Opportunities in Emerging Platforms - You're Too Late To Be First

Thoughts on how developers should view new and emerging platforms such as Android and (more appropriately) Windows Phone 7.

Oh if only all of us could have ridden the Fart-App Wave.  In 2008, fart apps were selling to the tune of $10,000 a day.  You read that correctly.  Recording and playing back a medley of fart noises was making someone $10,000 every day!  Had I'd been so lucky, today I'd be dictating this blog to my assistant while trying not to spill my Mai-Tai.

I'm happy for those titans of flatulence. Honestly, more power to them! The rest of us, however, need to move on.  We need to move on and fully acknowledge the fact that those days are long gone.

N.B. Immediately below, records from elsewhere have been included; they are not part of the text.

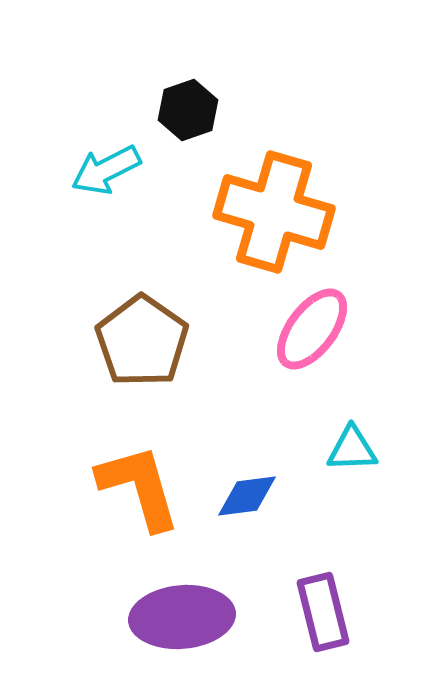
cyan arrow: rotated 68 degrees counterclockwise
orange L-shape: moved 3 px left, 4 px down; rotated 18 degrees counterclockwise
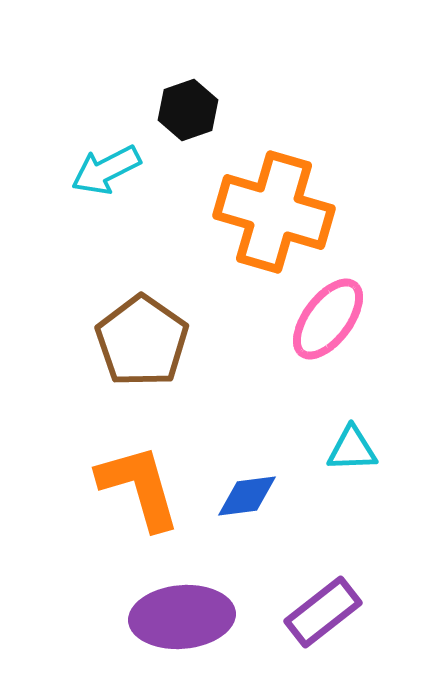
pink ellipse: moved 16 px right, 10 px up
purple rectangle: rotated 66 degrees clockwise
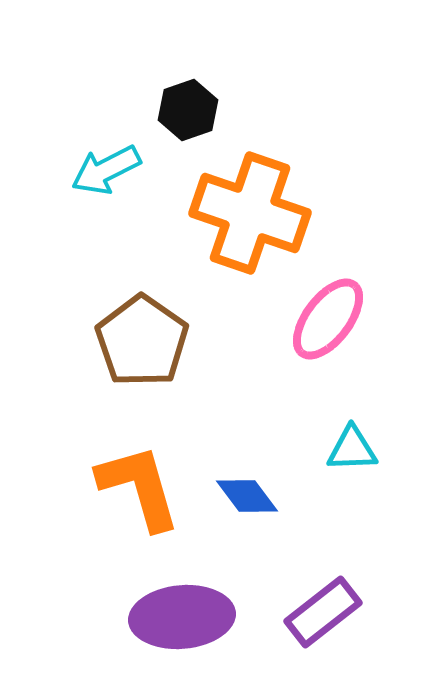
orange cross: moved 24 px left, 1 px down; rotated 3 degrees clockwise
blue diamond: rotated 60 degrees clockwise
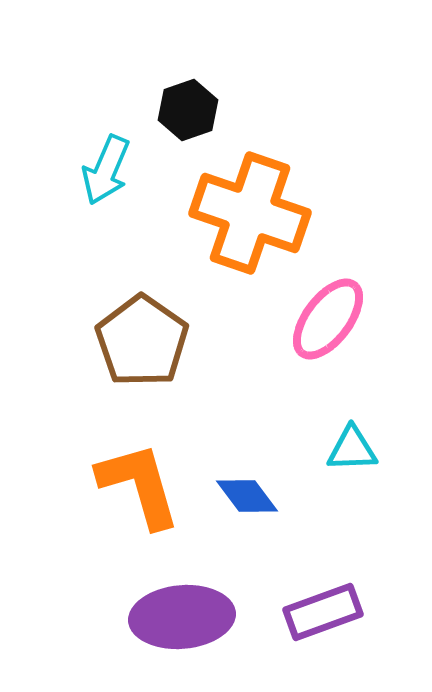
cyan arrow: rotated 40 degrees counterclockwise
orange L-shape: moved 2 px up
purple rectangle: rotated 18 degrees clockwise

It's tempting to look at a new emerging platform and think 'Hey, I bet that new doo-hickey doesn't have a truck-stop inspired fart collection yet'.  Maybe it doesn't, but that doesn't change the fact that there is an army of 'entrepreneurs' thinking the same thing.  The fart app was a hit because since Alexander Graham Bell, no phone in the history of phones has ever farted before. As stupid as it was, it was novel, and you can't recreate novelty simply by porting it to a new platform

In the last three years, hundreds of thousands of apps have been deployed.  I'm going to go out on a limb and say that all the simple novel ideas have been bled dry.  While the evolution of our devices can trigger a new surge of next-generation fart apps (for example, iPhone 4's new gyroscope or LED light), those opportunities are very rare.  Your best bet, then, is to take an existing, non-trivial, proven-successful application and add some form of new value.  And you do that by rethinking feature sets, improving quality, and crafting superior user-experiences.

If you're thinking that this contradicts conventional thinking, you're right, it contradicts conventional thinking.  How can someone re-create something that already exists, slap on 5-10% new value on top and expect people to jump ship and swim their way? The answer is that app purchases are made with virtually zero commitment in mind.

If you purchase a new TV only to later find that same TV, at the same exact price, but with a much nicer remote-control, you will more than likely not be buying another new TV that day.  A TV purchase -- given it's cost and the thought you put into deciding which TV to buy -- is a commitment that you won't quickly abandon.  The same hold true for smaller purchases as well -- say, anti-virus software going for $50.  Apps, on the other hand, are 'expensive' at $9.99.  The typical one runs $0.99.  There's no commitment there.  If you're not 100% satisfied with an app you own and something somewhat better comes along, you'll give it a whirl.  So, as a developer, it makes sense to find something with a large user base and build something that is (at the very least) somewhat better.

So in the world of mobile device platforms -- new, emerging, busting at the seams with buzz -- none of that matters.  In my opinion, appropriate considerations are
  1. Which platform best enables developers to create an app with new or improved value and superior user experiences.
  2. Which platform best enables consumers to discover and acquire those applications. 
Perhaps you think Android is that platform or maybe you think Windows Phone 7 will outshine the others. Maybe iOS, the reigning champion, will remain the reigning champion.  I have my opinions on which platform makes the most sense, but none of them have anything to do with NEW.